AMMAN, Jordan -- A radical Muslim preacher described as a key al-Qaida operative in Europe rejected terrorism charges yesterday linked to alleged plots targeting Americans and Israelis in Jordan, his lawyer said, hours after Britain deported him to bring an end to a decadelong legal saga over his extradition.
Jordan first submitted an extradition request to U.K. authorities for the militant cleric known as Abu Qatada in 2001, but it was blocked in British and European courts over human rights concerns. Last month, Britain and Jordan ratified a treaty on torture aimed at easing those worries, paving the way for the 53-year-old preacher's deportation.
Abu Qatada arrived at Amman's civilian airport yesterday on board a British aircraft and was immediately whisked away by heavily armed anti-terrorism police for questioning at a nearby courthouse.

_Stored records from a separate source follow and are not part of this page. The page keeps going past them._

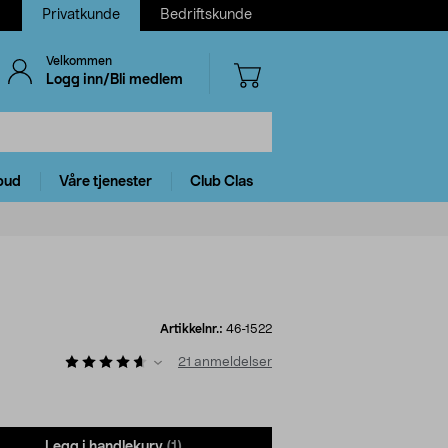
Privatkunde
Bedriftskunde
Velkommen
Logg inn/Bli medlem
bud
Våre tjenester
Club Clas
Artikkelnr.:
46-1522
21
anmeldelser
Legg i handlekurv
(1)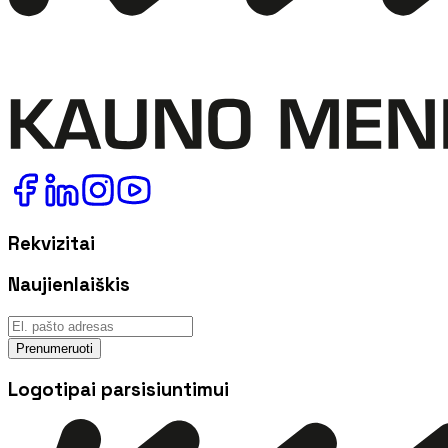
Rekvizitai
Naujienlaiškis
Prenumeruoti
Logotipai parsisiuntimui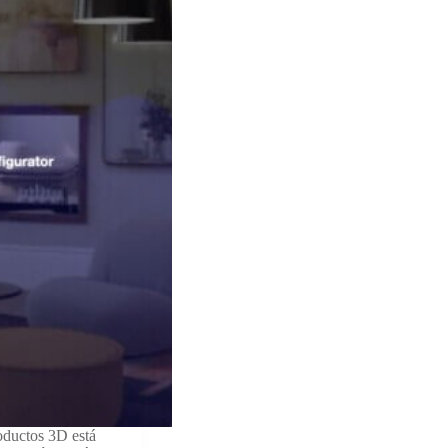
oductos 3D está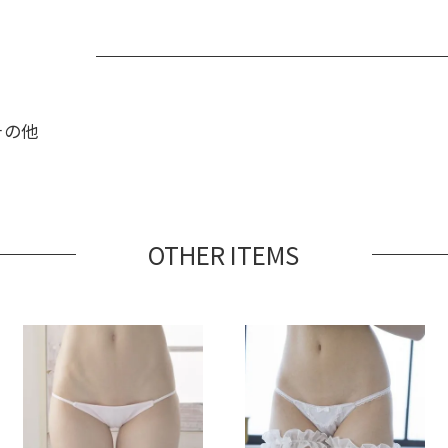
その他
OTHER ITEMS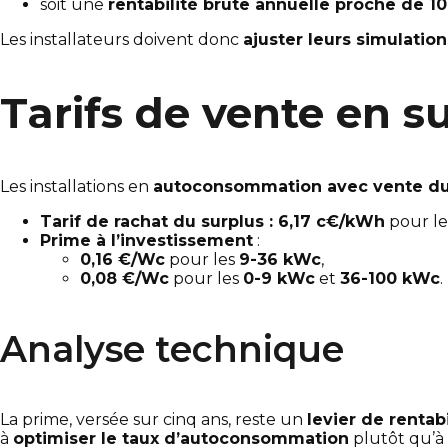
soit une
rentabilité brute annuelle proche de 1
Les installateurs doivent donc
ajuster leurs simulation
Tarifs de vente en s
Les installations en
autoconsommation avec vente du
Tarif de rachat du surplus : 6,17 c€/kWh
pour le
Prime à l’investissement
:
0,16 €/Wc
pour les
9-36 kWc
,
0,08 €/Wc
pour les
0-9 kWc
et
36-100 kWc
.
Analyse technique
La prime, versée sur cinq ans, reste un
levier de rentabi
à
optimiser le taux d’autoconsommation
plutôt qu’à 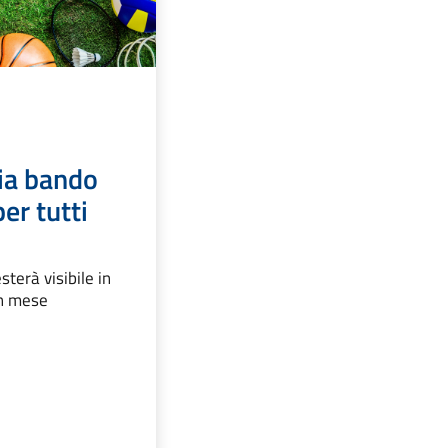
ia bando
er tutti
sterà visibile in
n mese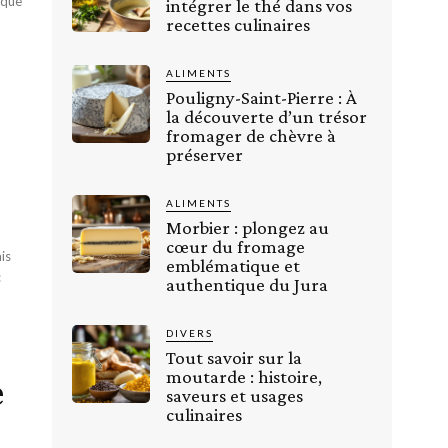
 que
intégrer le thé dans vos
recettes culinaires
ALIMENTS
Pouligny-Saint-Pierre : À
la découverte d’un trésor
fromager de chèvre à
préserver
ALIMENTS
Morbier : plongez au
cœur du fromage
is
emblématique et
:
authentique du Jura
DIVERS
Tout savoir sur la
moutarde : histoire,
e
saveurs et usages
culinaires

Police sealed off the area as the convoy drove against traffic to the court building, just across the street from the airport. Armed policemen kept a crush of journalists at bay.
After nearly two hours of questioning, Jordanian prosecutors charged Abu Qatada with conspiring to carry out terror attacks in Jordan twice -- once in 1999 for a foiled plot against the American school in Amman and another time in 2000 for allegedly targeting Israeli and American tourists and Western diplomats during New Year's celebrations.
In both cases, Abu Qatada was convicted in absentia years ago and sentenced to life in prison. With his return, those sentences have been suspended and he will receive a new trial.
Abu Qatada's lawyer, Tayseer Thiab, said his client "told military prosecutors that he is not guilty of terrorism and rejected the charges against him."
Jordanian authorities ordered Abu Qatada held for 15 days pending further questioning, according to one of the prosecutors.
He said the cleric will be held at Muwaqar I, a prison in Amman's southeastern industrial suburb of Sahab.